Basically, I want to find all links that contain certain key terms. In my case, the titles of these links that I want come in this form: abc... (common text), dce... (common text), ... I want to take all of the links containing "(common text)" and put them in the list. I got the code working and I understand how to find all links. However, I converted the links to strings to find the "(common text)". I know that this isn't good practice and I am not sure how to use Beautiful Soup to find this common element without converting to a string. The issue here is that the titles I am searching for are not all the same. Here's what I have so far:

 from bs4 import BeautifulSoup
 import requests
 import webbrowser

 url = 'website.com'
 http = requests.get(url)

 soup = BeautifulSoup(http.content, "lxml")

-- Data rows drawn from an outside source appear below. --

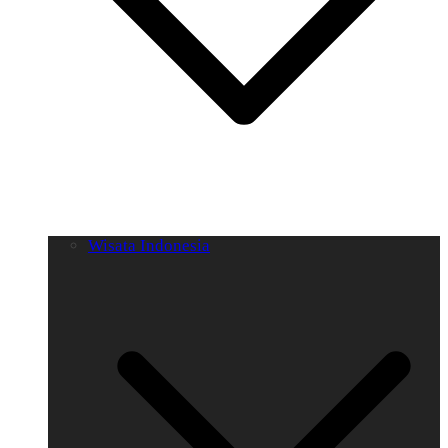
Wisata Indonesia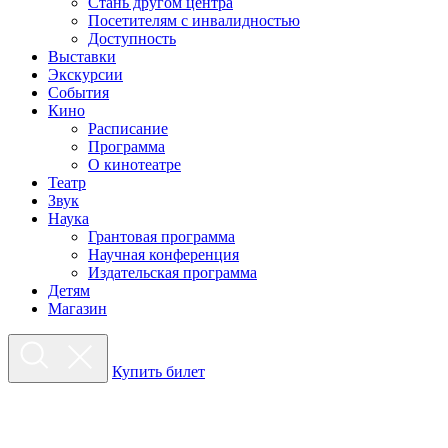
Стань другом центра
Посетителям с инвалидностью
Доступность
Выставки
Экскурсии
События
Кино
Расписание
Программа
О кинотеатре
Театр
Звук
Наука
Грантовая программа
Научная конференция
Издательская программа
Детям
Магазин
Купить билет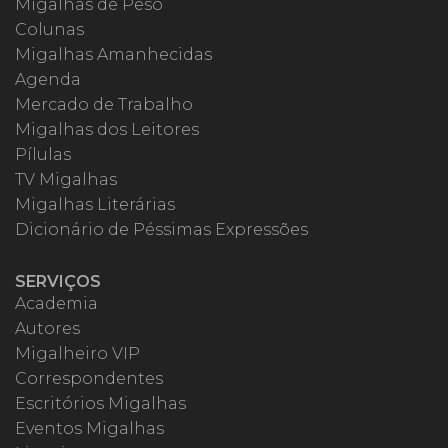
Migalhas de Peso
Colunas
Migalhas Amanhecidas
Agenda
Mercado de Trabalho
Migalhas dos Leitores
Pílulas
TV Migalhas
Migalhas Literárias
Dicionário de Péssimas Expressões
SERVIÇOS
Academia
Autores
Migalheiro VIP
Correspondentes
Escritórios Migalhas
Eventos Migalhas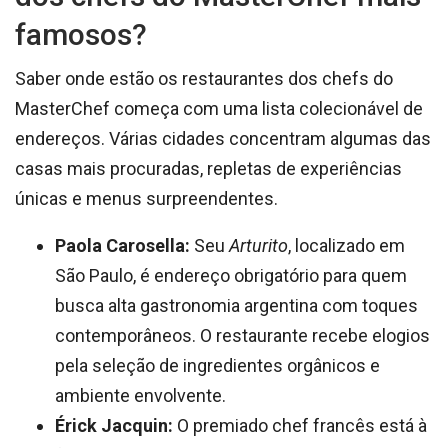
famosos?
Saber onde estão os restaurantes dos chefs do
MasterChef começa com uma lista colecionável de
endereços. Várias cidades concentram algumas das
casas mais procuradas, repletas de experiências
únicas e menus surpreendentes.
Paola Carosella:
Seu
Arturito
, localizado em
São Paulo, é endereço obrigatório para quem
busca alta gastronomia argentina com toques
contemporâneos. O restaurante recebe elogios
pela seleção de ingredientes orgânicos e
ambiente envolvente.
Érick Jacquin:
O premiado chef francês está à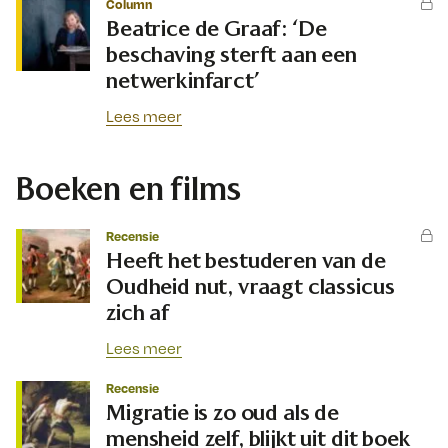
Column
Beatrice de Graaf: ‘De
beschaving sterft aan een
netwerkinfarct’
Lees meer
Boeken en films
Recensie
Heeft het bestuderen van de
Oudheid nut, vraagt classicus
zich af
Lees meer
Recensie
Migratie is zo oud als de
mensheid zelf, blijkt uit dit boek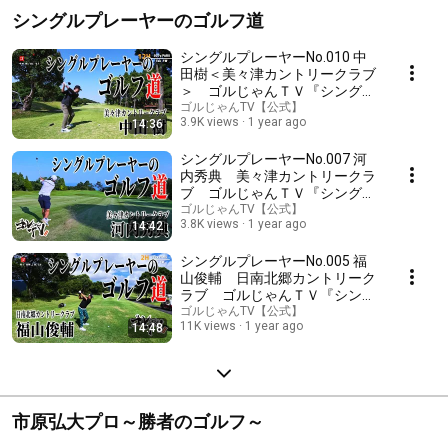
シングルプレーヤーのゴルフ道
シングルプレーヤーNo.010 中
田樹＜美々津カントリークラブ
＞ ゴルじゃんＴＶ『シングル
プレーヤーのゴルフ道』
ゴルじゃんTV【公式】
3.9K views
1 year ago
14:36
シングルプレーヤーNo.007 河
内秀典 美々津カントリークラ
ブ ゴルじゃんＴＶ『シングル
プレーヤーのゴルフ道』
ゴルじゃんTV【公式】
3.8K views
1 year ago
14:42
シングルプレーヤーNo.005 福
山俊輔 日南北郷カントリーク
ラブ ゴルじゃんＴＶ『シング
ルプレーヤーのゴルフ道』
ゴルじゃんTV【公式】
11K views
1 year ago
14:48
市原弘大プロ～勝者のゴルフ～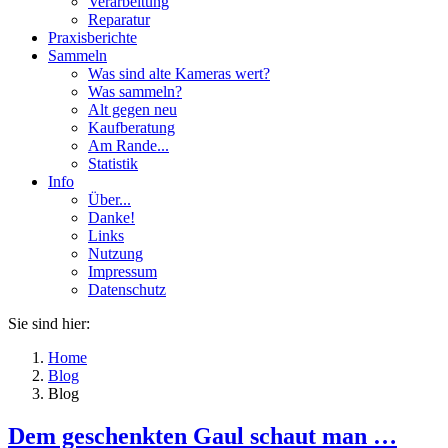
Verarbeitung
Reparatur
Praxisberichte
Sammeln
Was sind alte Kameras wert?
Was sammeln?
Alt gegen neu
Kaufberatung
Am Rande...
Statistik
Info
Über...
Danke!
Links
Nutzung
Impressum
Datenschutz
Sie sind hier:
Home
Blog
Blog
Dem geschenkten Gaul schaut man …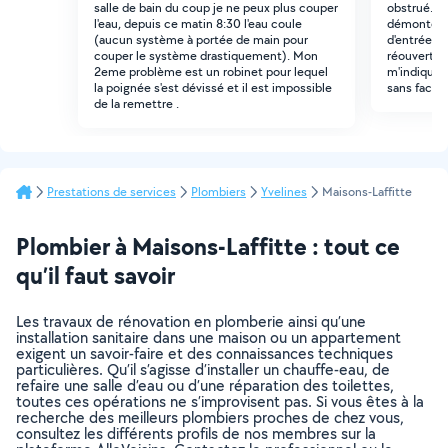
salle de bain du coup je ne peux plus couper
obstrué. il
l'eau, depuis ce matin 8:30 l'eau coule
démonter le
(aucun système à portée de main pour
d'entrée du
couper le système drastiquement). Mon
réouvertur
2eme problème est un robinet pour lequel
m'indiquer 
la poignée s'est dévissé et il est impossible
sans factur
de la remettre .
Prestations de services
Plombiers
Yvelines
Maisons-Laffitte
Plombier à Maisons-Laffitte : tout ce
qu’il faut savoir
Les travaux de rénovation en plomberie ainsi qu’une
installation sanitaire dans une maison ou un appartement
exigent un savoir-faire et des connaissances techniques
particulières. Qu’il s’agisse d’installer un chauffe-eau, de
refaire une salle d’eau ou d’une réparation des toilettes,
toutes ces opérations ne s’improvisent pas. Si vous êtes à la
recherche des meilleurs plombiers proches de chez vous,
consultez les différents profils de nos membres sur la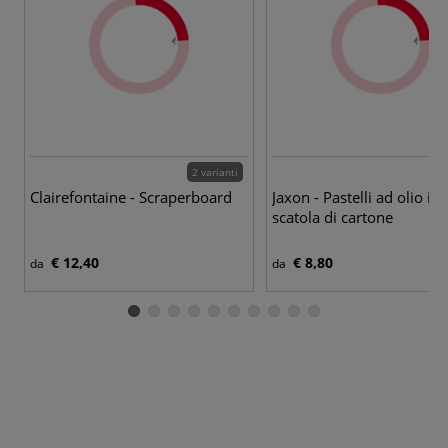
2 varianti
Clairefontaine - Scraperboard
Jaxon - Pastelli ad olio in
scatola di cartone
€ 12,40
€ 8,80
da
da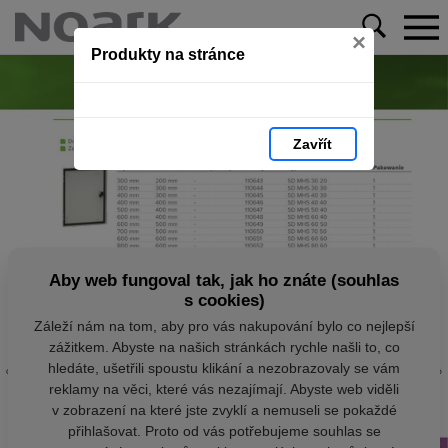
×
Produkty na stránce
Zavřít
Aby web fungoval tak, jak ho znáte (souhlas
s cookies)
Záleží nám na tom, aby pro vás nakupování bylo co nejlepší
zážitkem. Abyste na našich stránkách rychle našli to, co
hledáte, ušetřili spoustu klikání a nezobrazovaly se vám
reklamy na věci, které vás nezajímají. Abyste web viděli
v zobrazení na které jste zvyklí a nemuseli se pokaždé
přihlašovat. Proto od vás potřebujeme souhlas se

 links = soup.find_all('a', limit=4000)
 links_length = len(links)

 string_links = []
 targetlist = []
 
 for a in range(links_length):
       string_links.append(str(links[a]))  
       if '(common text)' in string_links[a]:
             targetlist.append(string_links[a])

NOTE: I am looking for the simplest method using Beautiful Soup to accomplish this. Any help will be appreciated.


Solution

  • Without the actual website and actual output you want, it's very difficult to say what you want but this is a "cleaner" solution using list comprehension.

    from bs4 import BeautifulSoup
    import requests
    import webbrowser
    
    url = 'website.com'
    http = requests.get(url)
    
    soup = BeautifulSoup(http.content, "lxml")
    
    links = soup.find_all('a', limit=4000)
    
    targetlist = [str(link) for link in links if "(common text)" in str(link)]